*** Texto fornecido ***
A Lei do Inquilinato (Lei nº 8.245/91) determina que o imóvel alugado deve ser restituído pelo locatário, finda a locação, no seu estado originário, com exceção apenas das deteriorações decorrentes do seu uso normal (art. 23, III).
Assim, evidente que não existe a obrigatoriedade de entregar o bem totalmente isento de deteriorações, pois a lei expressamente exclui o desgaste natural pelo uso, decurso do tempo e ação de elementos naturais, situações inerentes ao uso normal do imóvel.
Nesse sentido são os ensinamentos de Sylvio Capanema de Souza ao apontar que a locação “se projeta no futuro, através de atos reiterados de execução, não seria possível a restituição da coisa rigorosamente no mesmo estado”, e, continua, “o decurso do tempo deixa marcas indeléveis e inevitáveis, tanto nas pessoas, quanto nos materiais, e por mais cuidadoso que fosse o locatário, após um certo tempo, o imóvel apresentaria danos, que lhe não são imputáveis.”[i]
Assim, a fim de garantir o devolução do bem dentro dos parâmetros determinados pela lei e bom senso, é comum e recomendável a elaboração de um laudo de vistoria inicial e final, ou seja, uma averiguação minuciosa do estado do imóvel no momento que antecede a locação e outra ao seu término para garantir que o locatário devolveu o bem nas condições que o recebeu, com atenção às exceções já apontadas.
*** Trechos de dados ***
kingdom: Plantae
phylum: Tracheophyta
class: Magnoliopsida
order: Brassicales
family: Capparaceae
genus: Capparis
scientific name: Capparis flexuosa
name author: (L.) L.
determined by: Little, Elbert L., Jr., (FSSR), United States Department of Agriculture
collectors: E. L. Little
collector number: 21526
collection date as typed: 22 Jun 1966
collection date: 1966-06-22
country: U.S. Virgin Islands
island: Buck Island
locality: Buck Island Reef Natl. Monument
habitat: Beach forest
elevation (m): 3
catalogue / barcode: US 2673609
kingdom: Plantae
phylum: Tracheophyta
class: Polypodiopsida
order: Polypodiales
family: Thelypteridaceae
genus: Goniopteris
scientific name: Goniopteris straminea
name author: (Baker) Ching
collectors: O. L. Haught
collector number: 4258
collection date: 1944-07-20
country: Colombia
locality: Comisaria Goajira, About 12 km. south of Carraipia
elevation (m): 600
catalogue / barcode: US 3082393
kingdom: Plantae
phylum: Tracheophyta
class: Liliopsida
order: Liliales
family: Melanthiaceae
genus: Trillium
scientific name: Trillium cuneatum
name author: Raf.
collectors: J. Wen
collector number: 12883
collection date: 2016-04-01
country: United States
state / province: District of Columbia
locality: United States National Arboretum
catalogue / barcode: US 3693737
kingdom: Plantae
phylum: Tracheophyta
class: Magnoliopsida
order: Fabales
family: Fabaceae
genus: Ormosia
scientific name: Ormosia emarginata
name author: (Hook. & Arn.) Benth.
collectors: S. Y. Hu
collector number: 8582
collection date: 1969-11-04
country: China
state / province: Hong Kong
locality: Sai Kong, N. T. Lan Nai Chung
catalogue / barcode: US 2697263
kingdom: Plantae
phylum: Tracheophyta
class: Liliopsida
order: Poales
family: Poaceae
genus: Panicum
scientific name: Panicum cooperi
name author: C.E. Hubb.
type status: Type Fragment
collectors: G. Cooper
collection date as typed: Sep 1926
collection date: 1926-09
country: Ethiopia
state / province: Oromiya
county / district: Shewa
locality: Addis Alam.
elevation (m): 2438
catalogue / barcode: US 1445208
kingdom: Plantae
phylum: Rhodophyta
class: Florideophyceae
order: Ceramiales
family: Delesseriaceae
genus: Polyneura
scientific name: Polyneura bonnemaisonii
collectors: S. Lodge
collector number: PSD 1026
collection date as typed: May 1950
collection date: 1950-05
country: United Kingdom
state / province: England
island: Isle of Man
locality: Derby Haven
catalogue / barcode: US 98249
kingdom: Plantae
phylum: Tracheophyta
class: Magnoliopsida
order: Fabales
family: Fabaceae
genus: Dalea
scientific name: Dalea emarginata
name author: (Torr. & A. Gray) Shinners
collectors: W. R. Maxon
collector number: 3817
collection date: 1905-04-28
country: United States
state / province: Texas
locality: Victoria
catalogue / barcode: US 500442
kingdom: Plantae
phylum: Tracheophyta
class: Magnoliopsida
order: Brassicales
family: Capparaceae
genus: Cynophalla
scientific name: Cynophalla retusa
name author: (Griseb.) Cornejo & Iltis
***
> Tarefa a cumprir:
Diga se cada afirmação abaixo está de acordo com o texto sobre a Lei do Inquilinato, respondendo sim ou não e citando entre aspas, sem alterações, as palavras do texto que decidem a questão.
1. A lei exige que o imóvel seja devolvido totalmente isento de deteriorações.
2. O laudo de vistoria inicial e final é apresentado como comum e recomendável.
3. Na citação de Sylvio Capanema de Souza, o decurso do tempo deixa marcas apenas nos materiais.

> Exercício resolvido:
1. Não: "não existe a obrigatoriedade de entregar o bem totalmente isento de deteriorações".
2. Sim: "é comum e recomendável a elaboração de um laudo de vistoria inicial e final".
3. Não: "o decurso do tempo deixa marcas indeléveis e inevitáveis, tanto nas pessoas, quanto nos materiais".